When hiring global remote talent at scale, a typing speed test is a surprisingly effective first filter. The vast majority of applicants fail to meet a basic threshold (e.g., 35 WPM), indicating a lack of the digital proficiency required for any remote role, from admin to engineering.
An effective remote hiring funnel weeds out unserious candidates efficiently. After an initial skills test, request a one-minute video introduction—most won't bother. For the final candidates, replace interviews with a paid, task-based trial to assess real-world skills and work ethic before speaking to them.
The purpose of quirky interview questions has evolved. Beyond just assessing personality, questions about non-work achievements or hypothetical scenarios are now used to jolt candidates out of scripted answers and expose those relying on mid-interview AI prompts for assistance.
In an era where AI can assist with coding challenges, 10X's solution is to make their take-home assignments exceptionally difficult. This approach immediately filters out 50% of candidates who don't even respond, allowing for a much faster and more focused interview process for the elite few who pass.
With LLMs making remote coding tests unreliable, the new standard is face-to-face interviews focused on practical problems. Instead of abstract algorithms, candidates are asked to fix failing tests or debug code, assessing their real-world problem-solving skills which are much harder to fake.
Rather than creating assessments that prohibit AI use, hiring managers should embrace it.

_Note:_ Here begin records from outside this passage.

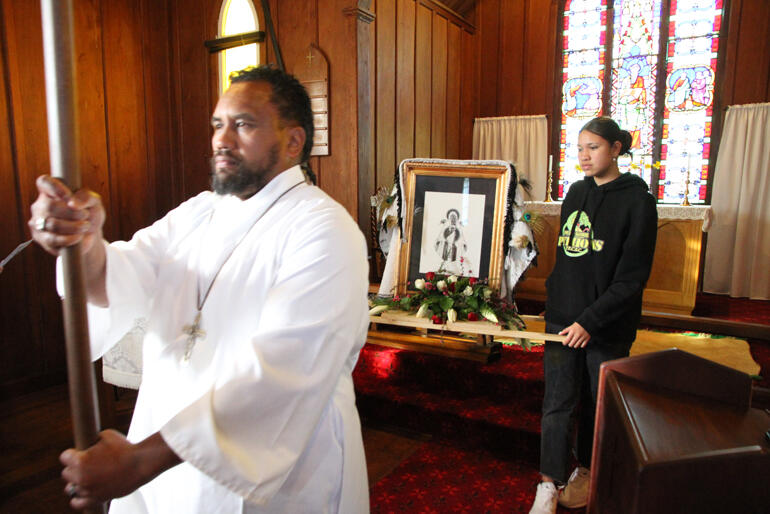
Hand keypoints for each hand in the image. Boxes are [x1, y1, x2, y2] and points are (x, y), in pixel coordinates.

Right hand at [29, 175, 104, 255]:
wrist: (90, 235)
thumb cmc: (89, 213)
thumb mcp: (94, 202)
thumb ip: (86, 197)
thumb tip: (73, 204)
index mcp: (50, 191)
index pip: (44, 182)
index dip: (55, 187)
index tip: (69, 197)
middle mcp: (40, 205)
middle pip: (49, 206)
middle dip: (72, 213)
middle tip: (86, 215)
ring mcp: (38, 223)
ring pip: (52, 224)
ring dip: (74, 226)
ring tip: (85, 226)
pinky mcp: (42, 239)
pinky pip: (53, 239)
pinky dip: (70, 239)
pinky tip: (79, 237)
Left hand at [60, 430, 180, 509]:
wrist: (141, 464)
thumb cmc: (126, 448)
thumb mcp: (107, 435)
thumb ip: (93, 441)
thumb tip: (88, 443)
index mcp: (80, 461)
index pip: (64, 457)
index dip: (72, 453)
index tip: (78, 453)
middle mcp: (80, 477)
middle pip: (66, 474)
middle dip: (74, 468)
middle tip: (87, 464)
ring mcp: (87, 490)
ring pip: (70, 488)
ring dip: (76, 482)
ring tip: (87, 477)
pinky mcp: (96, 499)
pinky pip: (77, 503)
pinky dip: (78, 498)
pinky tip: (84, 492)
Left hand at [559, 322, 589, 347]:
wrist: (586, 323)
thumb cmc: (578, 325)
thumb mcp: (570, 327)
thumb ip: (565, 331)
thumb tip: (560, 334)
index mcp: (572, 331)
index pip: (567, 340)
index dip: (564, 343)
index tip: (564, 343)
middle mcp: (577, 334)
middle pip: (571, 344)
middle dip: (570, 345)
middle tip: (570, 343)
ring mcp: (582, 337)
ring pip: (577, 345)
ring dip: (574, 346)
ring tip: (574, 343)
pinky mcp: (587, 338)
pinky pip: (583, 345)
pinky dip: (581, 346)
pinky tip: (580, 344)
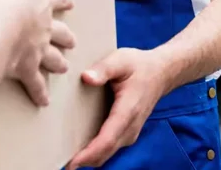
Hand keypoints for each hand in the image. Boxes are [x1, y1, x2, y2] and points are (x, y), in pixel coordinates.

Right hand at [0, 0, 75, 106]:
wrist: (2, 27)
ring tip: (63, 69)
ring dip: (56, 64)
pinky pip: (34, 84)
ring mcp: (36, 51)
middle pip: (58, 34)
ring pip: (50, 59)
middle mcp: (43, 29)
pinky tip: (42, 102)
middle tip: (72, 41)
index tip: (70, 2)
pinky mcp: (25, 70)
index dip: (63, 0)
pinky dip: (38, 92)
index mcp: (42, 3)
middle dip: (64, 37)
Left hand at [66, 48, 169, 169]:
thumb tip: (86, 78)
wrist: (161, 72)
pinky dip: (94, 152)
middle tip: (60, 163)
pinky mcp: (126, 133)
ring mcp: (129, 132)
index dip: (89, 153)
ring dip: (88, 158)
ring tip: (64, 156)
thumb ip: (103, 69)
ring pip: (107, 153)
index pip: (108, 139)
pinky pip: (109, 148)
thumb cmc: (139, 65)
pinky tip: (78, 148)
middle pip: (105, 152)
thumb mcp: (121, 60)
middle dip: (84, 161)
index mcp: (127, 111)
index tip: (72, 162)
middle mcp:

A candidate's ability to leverage tools like ChatGPT to complete a project is a more accurate predictor of their future impact than their ability to perform tasks without them.
A common hiring mistake is prioritizing a conversational 'vibe check' over assessing actual skills. A much better approach is to give candidates a project that simulates the job's core responsibilities, providing a direct and clean signal of their capabilities.
To scale hiring efficiently, eliminate ambiguity. Each interviewer must make a definitive 'yes' or 'no' decision. If an interviewer is 'not sure' after their session, they are the problem, not the candidate. This prevents endless interview loops and forces clear, decisive judgment.
As AI renders cover letters useless for signaling candidate quality, employers are shifting their screening processes. They now rely more on assessments that are harder to cheat on, such as take-home coding challenges and automated AI interviews. This moves the evaluation from subjective text analysis to more objective, skill-based demonstrations early in the hiring funnel.
Since AI assistants make it easy for candidates to complete take-home coding exercises, simply evaluating the final product is no longer an effective screening method. The new best practice is to require candidates to build with AI and then explain their thought process, revealing their true engineering and problem-solving skills.
Traditional hiring assessments that ban modern tools are obsolete. A better approach is to give candidates access to AI tools and ask them to complete a complex task in an hour. This tests their ability to leverage technology for productivity, not their ability to memorize information.